“Dan jika ini merupakan puncak kebaikan, sudah pasti Rasulullah Shallallahu ‘Alaihi Wa sallam lebih berhak mendapatkannya-pada masanya-daripada masa kami.” terang ‘Umar sembari terus menangis, mengkhawatirkan capaiannya dalam memimpin kaum Muslimin.
Inilah Sayyidina ‘Umar bin Khaththab. Inilah laki-laki berjuluk al-Faruq, yang membedakan antara kebaikan dan keburukan. Inilah laki-laki yang ditakuti setan hingga mereka mengambil jalan lain selain yang dilalui olehnya.
Di akhir kisah, dengan tetap bersimbah air mata sedih dan khawatir, sayyidina ‘Umar bin Khaththab memuji seluruh pasukan dan panglima yang telah memenangkan jihad dan membawa harta rampasan secara utuh.
Ujarnya, “Betapa amanahnya pasukan ini. Dan betapa amanahnya pula panglimanya, Sa’ad bin Abi Waqqash.”
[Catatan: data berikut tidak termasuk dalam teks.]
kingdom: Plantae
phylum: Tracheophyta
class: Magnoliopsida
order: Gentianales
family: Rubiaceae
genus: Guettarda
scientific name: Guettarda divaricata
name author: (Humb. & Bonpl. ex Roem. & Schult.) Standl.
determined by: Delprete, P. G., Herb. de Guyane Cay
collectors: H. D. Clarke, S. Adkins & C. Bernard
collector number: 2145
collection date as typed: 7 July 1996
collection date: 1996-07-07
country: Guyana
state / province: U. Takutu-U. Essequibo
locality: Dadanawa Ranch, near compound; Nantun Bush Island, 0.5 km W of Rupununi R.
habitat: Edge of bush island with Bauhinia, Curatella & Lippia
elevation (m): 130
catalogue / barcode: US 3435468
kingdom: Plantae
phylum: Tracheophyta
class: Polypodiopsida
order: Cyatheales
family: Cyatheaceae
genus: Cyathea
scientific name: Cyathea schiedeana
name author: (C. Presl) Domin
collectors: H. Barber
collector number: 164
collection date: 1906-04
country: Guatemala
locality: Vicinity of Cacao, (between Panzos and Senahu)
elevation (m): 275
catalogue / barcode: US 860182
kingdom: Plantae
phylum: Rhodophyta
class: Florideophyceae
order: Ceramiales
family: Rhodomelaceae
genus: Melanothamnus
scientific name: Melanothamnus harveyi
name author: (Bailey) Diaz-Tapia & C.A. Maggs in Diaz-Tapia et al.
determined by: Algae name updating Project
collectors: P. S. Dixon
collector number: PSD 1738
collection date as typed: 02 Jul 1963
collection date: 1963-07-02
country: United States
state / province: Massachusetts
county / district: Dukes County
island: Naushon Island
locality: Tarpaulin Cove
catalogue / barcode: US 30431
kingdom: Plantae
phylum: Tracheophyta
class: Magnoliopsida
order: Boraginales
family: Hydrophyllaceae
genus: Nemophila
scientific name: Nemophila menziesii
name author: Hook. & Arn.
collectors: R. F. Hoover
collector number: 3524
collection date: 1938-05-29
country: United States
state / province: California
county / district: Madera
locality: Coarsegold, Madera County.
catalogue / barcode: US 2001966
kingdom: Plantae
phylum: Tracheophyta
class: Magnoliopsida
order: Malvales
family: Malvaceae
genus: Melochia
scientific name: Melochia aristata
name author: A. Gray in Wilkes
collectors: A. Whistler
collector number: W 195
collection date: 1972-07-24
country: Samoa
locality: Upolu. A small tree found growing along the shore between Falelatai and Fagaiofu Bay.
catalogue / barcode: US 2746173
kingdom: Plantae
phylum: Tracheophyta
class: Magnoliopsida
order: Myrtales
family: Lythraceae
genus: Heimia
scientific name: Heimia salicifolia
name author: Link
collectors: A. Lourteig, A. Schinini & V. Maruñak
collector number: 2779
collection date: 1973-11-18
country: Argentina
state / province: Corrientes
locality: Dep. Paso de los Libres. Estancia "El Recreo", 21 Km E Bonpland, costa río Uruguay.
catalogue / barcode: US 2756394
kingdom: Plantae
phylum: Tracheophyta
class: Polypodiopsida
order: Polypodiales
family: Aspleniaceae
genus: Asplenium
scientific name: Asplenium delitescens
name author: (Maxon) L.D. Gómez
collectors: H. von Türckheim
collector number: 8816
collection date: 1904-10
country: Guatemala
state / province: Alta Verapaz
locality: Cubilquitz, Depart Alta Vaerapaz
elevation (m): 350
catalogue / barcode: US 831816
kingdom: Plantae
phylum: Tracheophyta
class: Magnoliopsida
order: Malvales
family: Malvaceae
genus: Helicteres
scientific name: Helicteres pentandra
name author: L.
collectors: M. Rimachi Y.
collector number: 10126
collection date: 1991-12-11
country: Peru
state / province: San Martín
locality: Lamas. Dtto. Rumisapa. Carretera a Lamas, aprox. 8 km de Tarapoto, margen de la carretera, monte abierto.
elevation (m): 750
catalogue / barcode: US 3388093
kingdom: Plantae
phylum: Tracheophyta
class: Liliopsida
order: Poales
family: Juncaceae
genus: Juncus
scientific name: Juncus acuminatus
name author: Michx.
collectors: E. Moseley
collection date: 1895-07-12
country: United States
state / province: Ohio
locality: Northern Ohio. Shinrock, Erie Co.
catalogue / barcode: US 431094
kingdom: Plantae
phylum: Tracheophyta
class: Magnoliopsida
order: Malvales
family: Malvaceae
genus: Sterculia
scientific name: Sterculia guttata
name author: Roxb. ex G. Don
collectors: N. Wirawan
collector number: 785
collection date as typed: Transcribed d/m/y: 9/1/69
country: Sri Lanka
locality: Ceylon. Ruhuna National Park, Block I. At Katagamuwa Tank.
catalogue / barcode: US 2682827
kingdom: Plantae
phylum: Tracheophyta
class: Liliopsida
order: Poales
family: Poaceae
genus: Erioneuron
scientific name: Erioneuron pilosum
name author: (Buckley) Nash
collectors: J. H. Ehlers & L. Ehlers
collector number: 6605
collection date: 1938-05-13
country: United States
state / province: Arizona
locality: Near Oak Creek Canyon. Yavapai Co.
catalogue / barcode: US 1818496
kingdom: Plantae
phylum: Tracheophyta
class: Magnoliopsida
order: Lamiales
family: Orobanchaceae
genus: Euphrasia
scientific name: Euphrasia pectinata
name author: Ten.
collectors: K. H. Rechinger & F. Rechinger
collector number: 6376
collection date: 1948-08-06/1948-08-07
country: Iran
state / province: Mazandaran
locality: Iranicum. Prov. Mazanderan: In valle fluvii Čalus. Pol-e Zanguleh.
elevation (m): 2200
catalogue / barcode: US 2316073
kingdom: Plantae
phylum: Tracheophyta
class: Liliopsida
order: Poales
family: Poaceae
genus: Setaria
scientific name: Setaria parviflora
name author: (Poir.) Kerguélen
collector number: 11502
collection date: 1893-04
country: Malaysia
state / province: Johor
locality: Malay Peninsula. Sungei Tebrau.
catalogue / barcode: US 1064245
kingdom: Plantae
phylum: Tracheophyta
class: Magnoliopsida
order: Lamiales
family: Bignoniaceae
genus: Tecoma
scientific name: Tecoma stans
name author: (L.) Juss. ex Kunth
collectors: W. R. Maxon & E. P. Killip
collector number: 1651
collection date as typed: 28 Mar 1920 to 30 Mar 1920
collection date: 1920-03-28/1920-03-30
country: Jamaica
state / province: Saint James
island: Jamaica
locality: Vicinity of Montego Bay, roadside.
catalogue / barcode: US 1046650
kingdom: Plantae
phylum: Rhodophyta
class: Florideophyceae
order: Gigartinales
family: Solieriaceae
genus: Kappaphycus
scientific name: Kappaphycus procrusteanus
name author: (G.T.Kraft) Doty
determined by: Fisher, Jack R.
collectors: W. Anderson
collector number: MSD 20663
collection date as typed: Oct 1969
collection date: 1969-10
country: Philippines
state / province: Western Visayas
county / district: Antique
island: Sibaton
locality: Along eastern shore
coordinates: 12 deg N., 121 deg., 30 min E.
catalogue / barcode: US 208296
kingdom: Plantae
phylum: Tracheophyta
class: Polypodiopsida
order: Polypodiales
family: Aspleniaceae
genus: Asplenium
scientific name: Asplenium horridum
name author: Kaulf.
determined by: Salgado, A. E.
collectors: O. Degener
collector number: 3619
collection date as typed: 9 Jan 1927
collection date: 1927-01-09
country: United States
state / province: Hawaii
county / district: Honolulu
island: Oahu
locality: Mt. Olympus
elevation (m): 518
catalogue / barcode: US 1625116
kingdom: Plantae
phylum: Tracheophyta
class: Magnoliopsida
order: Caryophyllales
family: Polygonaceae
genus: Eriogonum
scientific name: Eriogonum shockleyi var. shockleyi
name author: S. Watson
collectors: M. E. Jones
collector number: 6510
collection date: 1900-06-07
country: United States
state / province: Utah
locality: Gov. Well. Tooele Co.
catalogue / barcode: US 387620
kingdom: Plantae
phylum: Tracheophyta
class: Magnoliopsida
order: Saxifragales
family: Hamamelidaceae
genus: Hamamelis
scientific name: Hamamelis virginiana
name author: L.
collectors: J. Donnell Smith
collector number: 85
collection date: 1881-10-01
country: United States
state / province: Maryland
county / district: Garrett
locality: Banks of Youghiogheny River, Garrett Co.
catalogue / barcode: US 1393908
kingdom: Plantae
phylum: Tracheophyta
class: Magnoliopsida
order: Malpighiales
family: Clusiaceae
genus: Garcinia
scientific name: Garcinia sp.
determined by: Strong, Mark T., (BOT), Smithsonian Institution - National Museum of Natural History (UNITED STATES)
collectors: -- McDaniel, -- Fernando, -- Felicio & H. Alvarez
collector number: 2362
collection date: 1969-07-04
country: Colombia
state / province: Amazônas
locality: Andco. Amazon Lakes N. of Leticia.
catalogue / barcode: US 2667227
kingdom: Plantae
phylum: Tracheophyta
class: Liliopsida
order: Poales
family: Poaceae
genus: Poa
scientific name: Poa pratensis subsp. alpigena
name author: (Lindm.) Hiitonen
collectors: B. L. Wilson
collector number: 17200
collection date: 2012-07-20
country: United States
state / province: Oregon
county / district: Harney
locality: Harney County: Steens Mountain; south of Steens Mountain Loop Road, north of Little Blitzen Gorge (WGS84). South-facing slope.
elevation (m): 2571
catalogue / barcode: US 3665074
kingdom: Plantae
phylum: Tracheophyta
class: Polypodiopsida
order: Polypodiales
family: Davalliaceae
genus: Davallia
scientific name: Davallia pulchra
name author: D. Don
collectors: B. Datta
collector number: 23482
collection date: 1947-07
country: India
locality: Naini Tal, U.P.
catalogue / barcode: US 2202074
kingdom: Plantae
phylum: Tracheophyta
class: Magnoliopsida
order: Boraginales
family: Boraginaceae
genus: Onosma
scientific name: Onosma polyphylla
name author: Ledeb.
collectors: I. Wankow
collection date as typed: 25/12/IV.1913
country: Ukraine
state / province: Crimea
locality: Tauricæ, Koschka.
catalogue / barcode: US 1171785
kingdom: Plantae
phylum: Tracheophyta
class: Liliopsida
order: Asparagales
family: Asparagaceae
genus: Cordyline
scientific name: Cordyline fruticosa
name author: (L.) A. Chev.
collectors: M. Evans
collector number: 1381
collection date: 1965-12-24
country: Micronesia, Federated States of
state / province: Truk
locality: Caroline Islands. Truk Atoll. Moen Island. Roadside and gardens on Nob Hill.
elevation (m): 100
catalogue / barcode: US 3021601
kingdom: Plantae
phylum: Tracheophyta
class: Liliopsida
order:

Sayyidina ‘Ali bin Abi Thalib yang kala itu berada di dekat ‘Umar lantas menuturkan, “Semua ini lantaran engkau yang tidak menyimpan sebersit pun hasrat kekayaan dunia di hatimu. Jika ada secuil syahwat terhadap harta di hatimu, niscaya pasukan itu akan saling bunuh demi memperebutkan ghanimah ini.”
Betapa indahnya masa itu. Betapa indahnya zaman mereka. Betapa indahnya teladan yang kini sudah amat jarang ditapaki ini.